- Page excerpt -
Singapore Airlines back aviation biofuels

Singapore Airlines

Singapore Airlines (SIA) has initiated a program in cooperation with the Civil Aviation Authority of Singapore (CAAS) to use biofuels in its planes, the firm said in a press release this month. For the next three months 12 “green package” flights will fly between San Francisco and Singapore. The flights will be powered by conventional jet fuel and HEFA (hydro-processed esters and fatty acids), a sustainable biofuel produced from used cooking oil.

“The HEFA biofuel that we use is certified by the American Society for Testing and Material (ASTM) to be fully compatible, mixable and interchangeable with conventional jet fuel. This blended fuel meets the exact specifications as conventional jet fuel (ASTM D1655). The only difference is that it is produced from sustainable feedstock, and is the only sustainable biofuel that is produced on a continuous basis, which makes it economically attractive,” a spokesperson from the airline told PRIMA last week.

The HEFA will be produced by AltAir Fuels, a California based biodiesel producer who use environmentally sustainable feedstocks to produce bio-jet fuel and biodiesel. The company already has an agreement with United Airlines to regularly deliver sustainable bio jet fuels for its Los Angeles operations, with an estimated 15mn gal expected to be sent to the company over the next three years. AltAir’s bio-based jet fuels are said to hold GHG savings of 70%, while also meeting the same industry certification as similar petroleum-based produced.

While SIA were unable to comment on the exact price of the HEFA being purchased, they confirmed that the HEFA is more expensive than conventional jet fuels, but that the firm expect the price to decrease in the future. The biofuel is partly funded under the Sistainable Singapore Blueprint 2015, which aims to develop Singapore as a leading green economy.

Cathay Pacific will also begin using a combination of jet fuel and biofuels for flights between Hong Kong and the US in 2019, with landfill waste being the feedstock of choice.

- Data extracts -
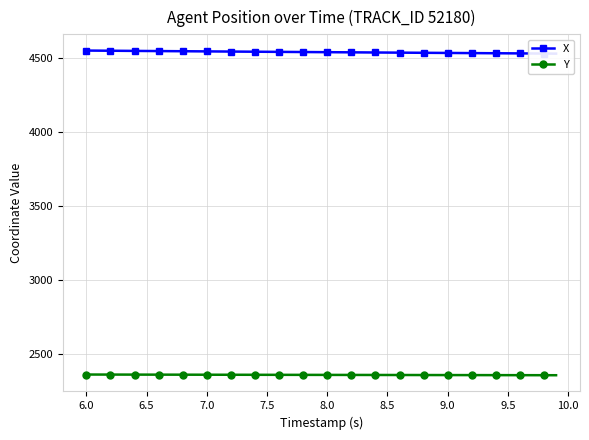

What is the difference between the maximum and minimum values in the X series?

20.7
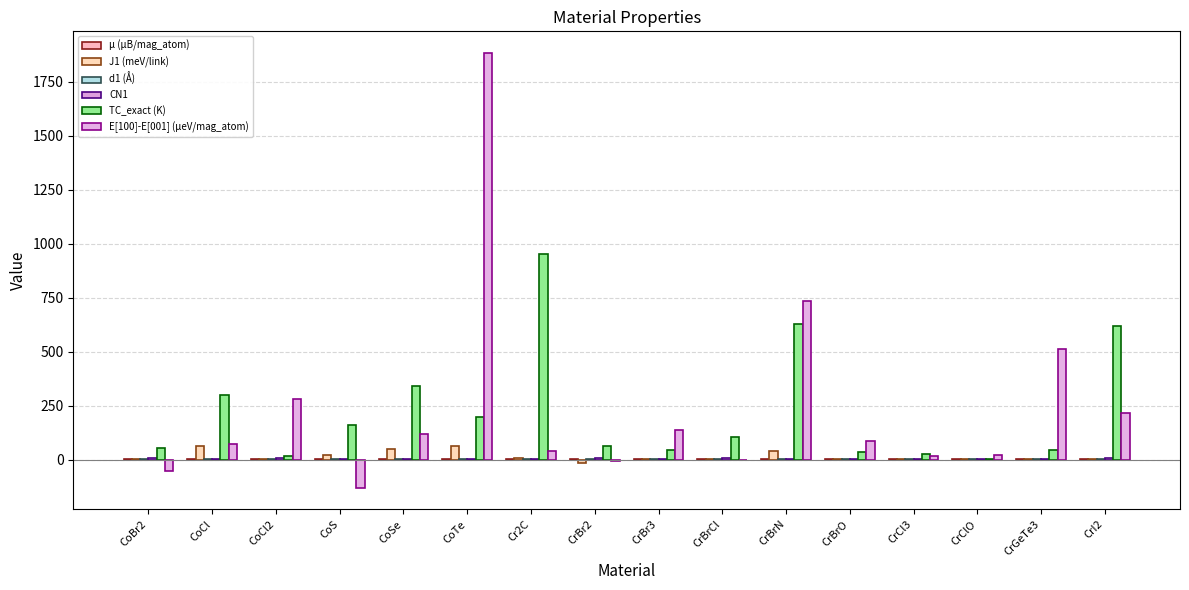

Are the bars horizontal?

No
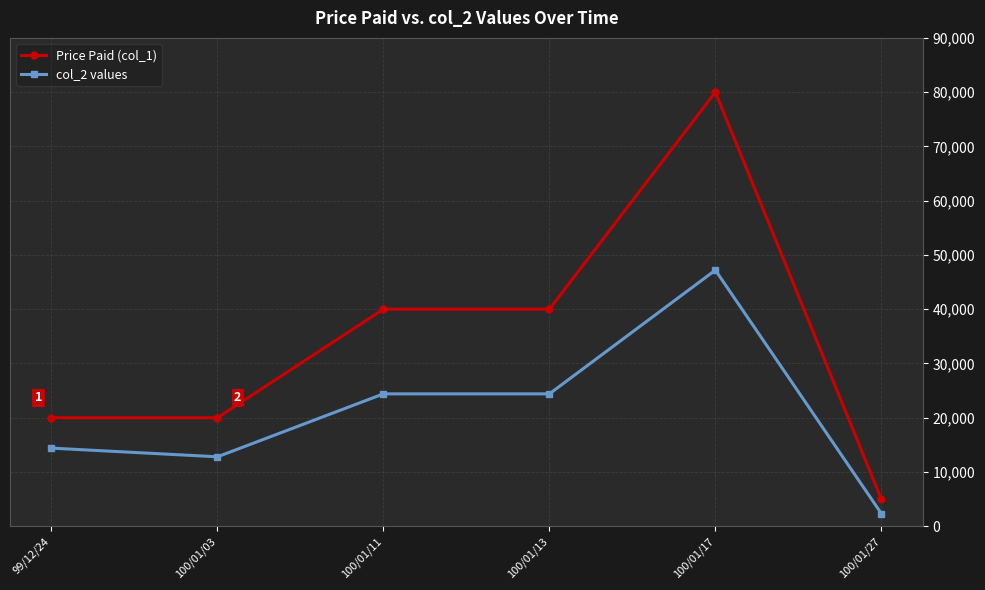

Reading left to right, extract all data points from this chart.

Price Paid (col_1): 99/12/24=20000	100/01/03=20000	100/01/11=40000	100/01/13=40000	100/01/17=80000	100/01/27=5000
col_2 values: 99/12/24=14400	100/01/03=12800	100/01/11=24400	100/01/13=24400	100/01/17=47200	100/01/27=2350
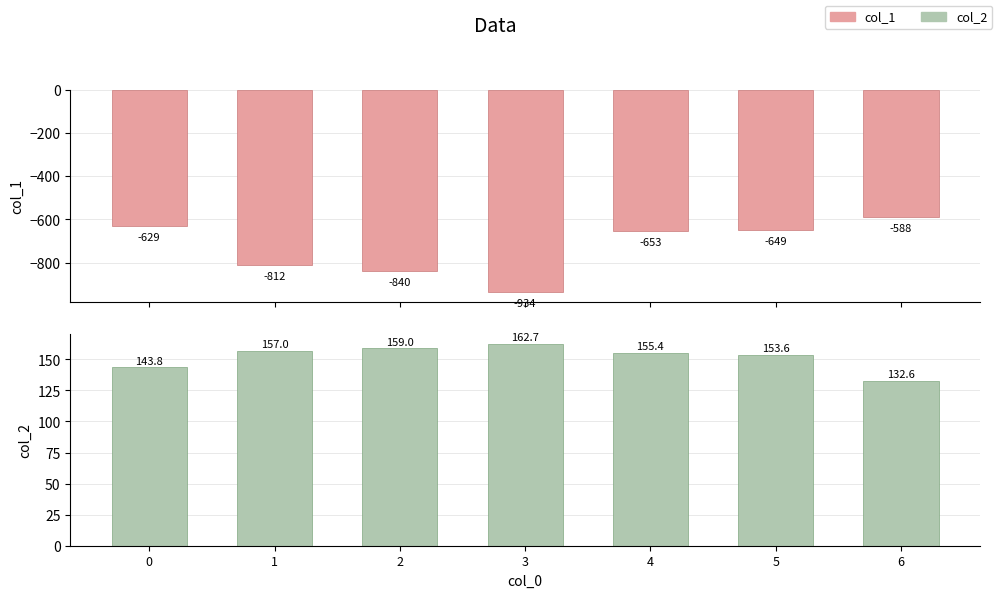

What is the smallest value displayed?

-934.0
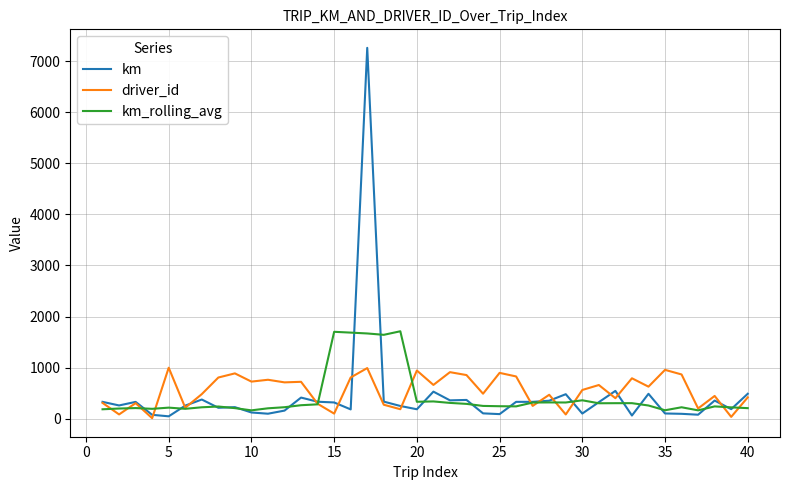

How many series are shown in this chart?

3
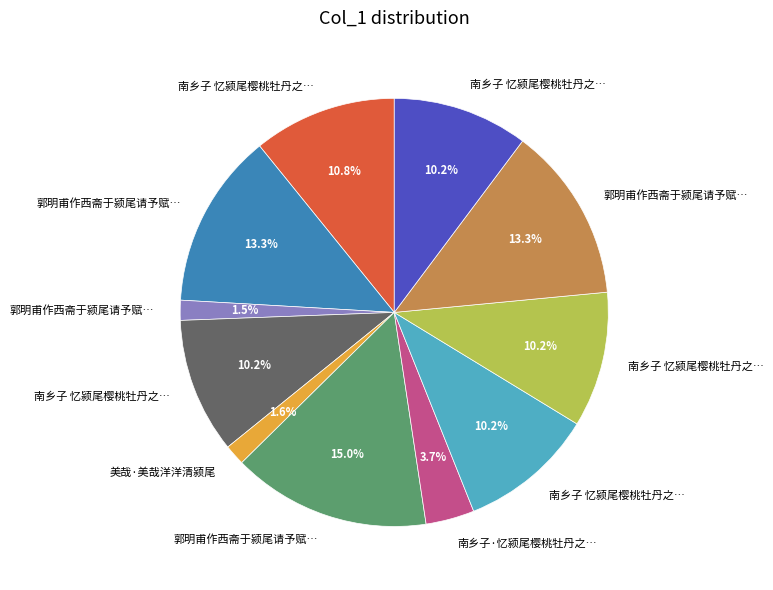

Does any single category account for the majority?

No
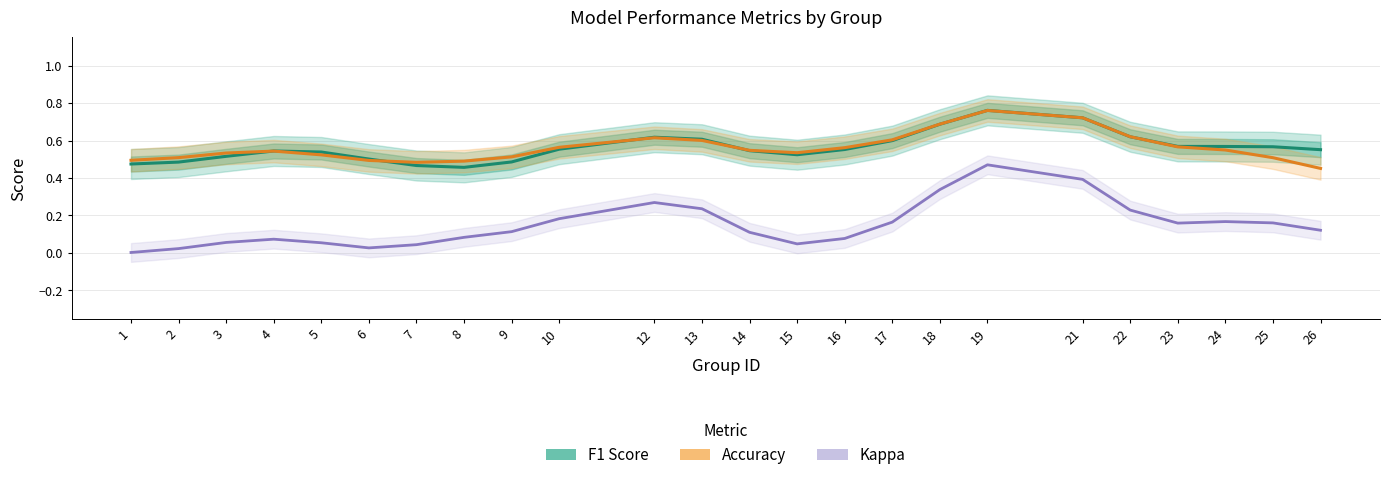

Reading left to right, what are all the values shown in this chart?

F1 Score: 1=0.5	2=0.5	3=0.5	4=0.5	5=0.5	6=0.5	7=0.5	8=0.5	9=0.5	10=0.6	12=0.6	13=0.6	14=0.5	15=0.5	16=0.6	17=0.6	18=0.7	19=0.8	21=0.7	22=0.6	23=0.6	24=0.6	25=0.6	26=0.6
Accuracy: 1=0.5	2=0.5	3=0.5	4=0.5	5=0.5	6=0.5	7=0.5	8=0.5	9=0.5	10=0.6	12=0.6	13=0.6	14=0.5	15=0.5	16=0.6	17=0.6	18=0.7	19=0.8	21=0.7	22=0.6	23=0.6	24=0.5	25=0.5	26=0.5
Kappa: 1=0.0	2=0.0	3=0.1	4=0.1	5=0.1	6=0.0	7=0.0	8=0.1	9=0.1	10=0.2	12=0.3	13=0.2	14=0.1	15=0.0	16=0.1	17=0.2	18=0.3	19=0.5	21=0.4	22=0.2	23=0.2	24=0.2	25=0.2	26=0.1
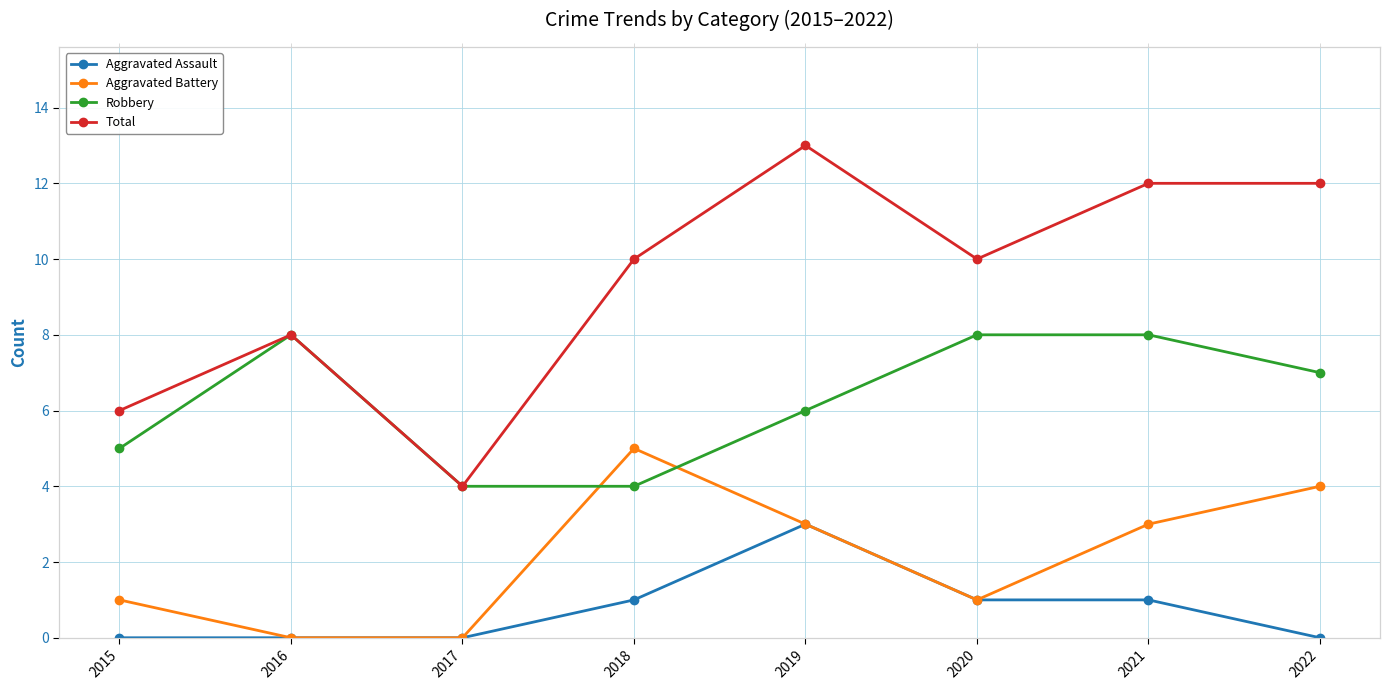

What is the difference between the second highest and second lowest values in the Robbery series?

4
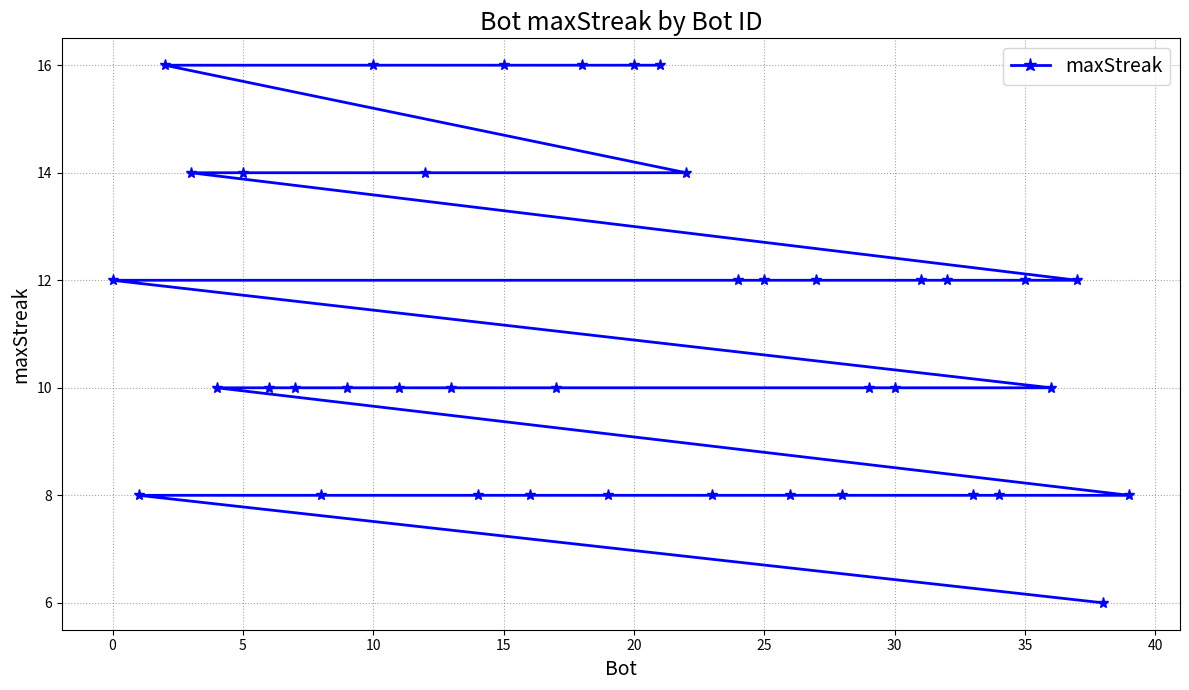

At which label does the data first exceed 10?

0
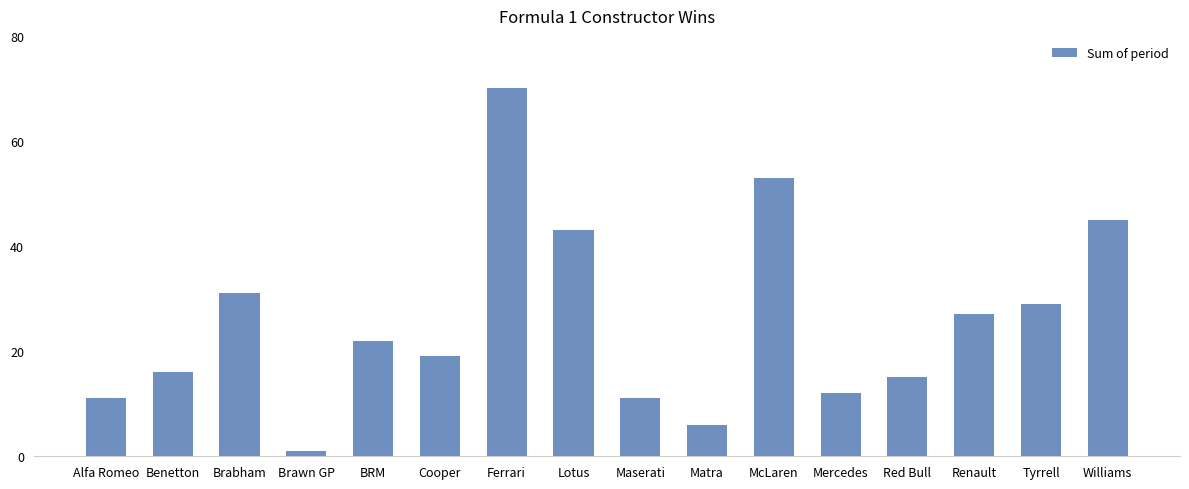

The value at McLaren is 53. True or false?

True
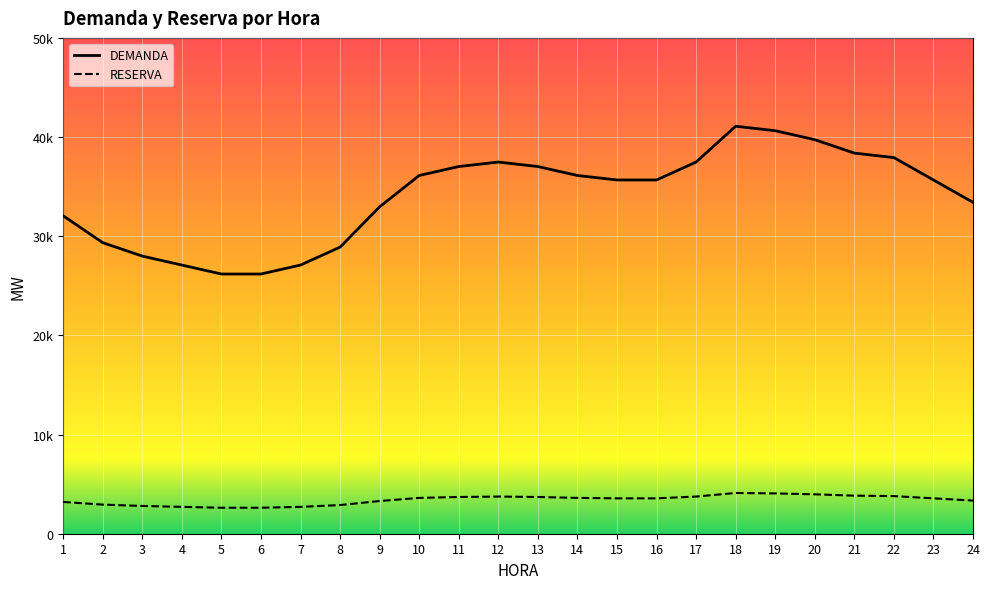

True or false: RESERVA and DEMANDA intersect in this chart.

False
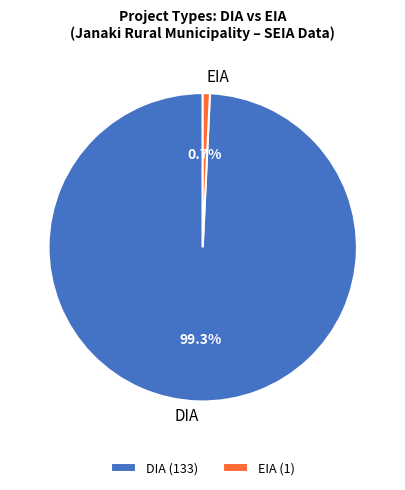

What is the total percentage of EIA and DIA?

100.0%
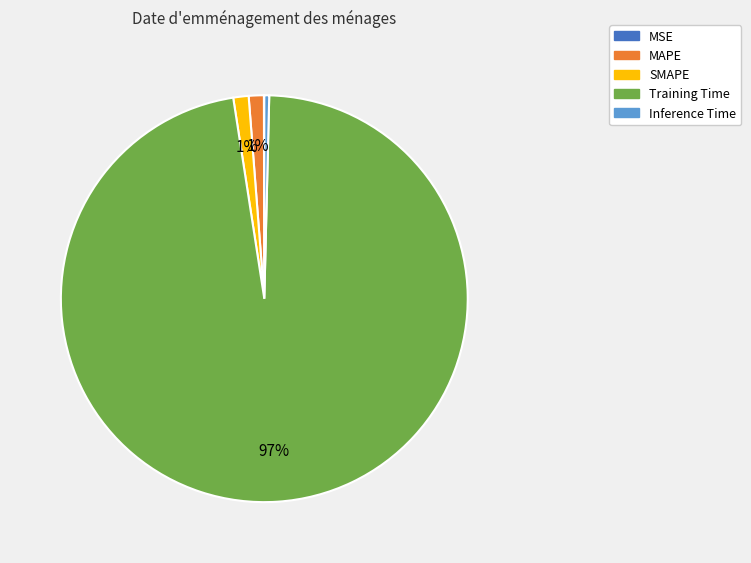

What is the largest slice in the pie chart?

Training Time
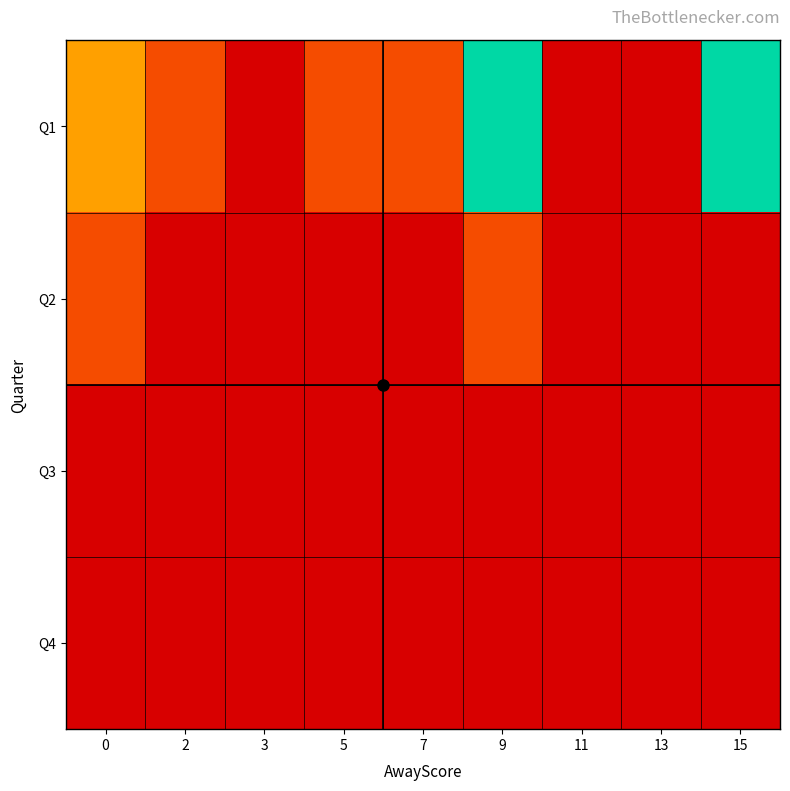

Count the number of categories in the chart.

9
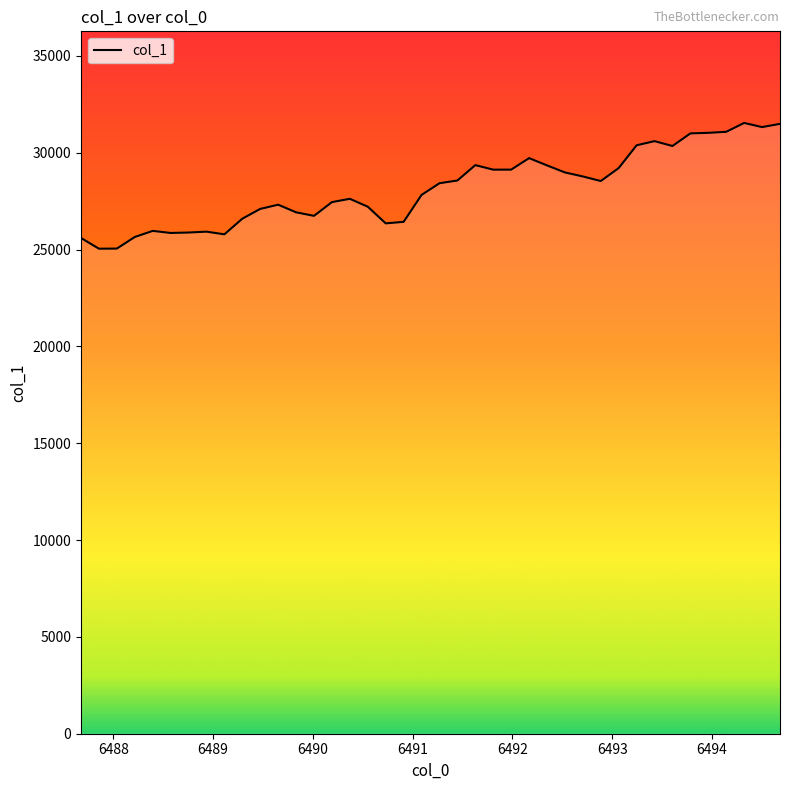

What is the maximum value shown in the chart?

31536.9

- Apply what you read -
• a. In two sentences, what does the biofuels article report?
• b. Can you pull out every line of the entries that contains the word "Reading" and copy each one? Case counts.
The biofuels article and the entries have no connection to each other.

- Task-by-task answers -
• a. Singapore Airlines and the Civil Aviation Authority of Singapore have started a program of 12 "green package" flights between San Francisco and Singapore over three months, powered by conventional jet fuel and HEFA, a biofuel made from used cooking oil and produced by AltAir Fuels. The airline says HEFA costs more than conventional jet fuel but expects its price to drop, and the biofuel is partly funded under a blueprint that aims to make Singapore a leading green economy.

• b.
Reading left to right, extract all data points from this chart.
Reading left to right, what are all the values shown in this chart?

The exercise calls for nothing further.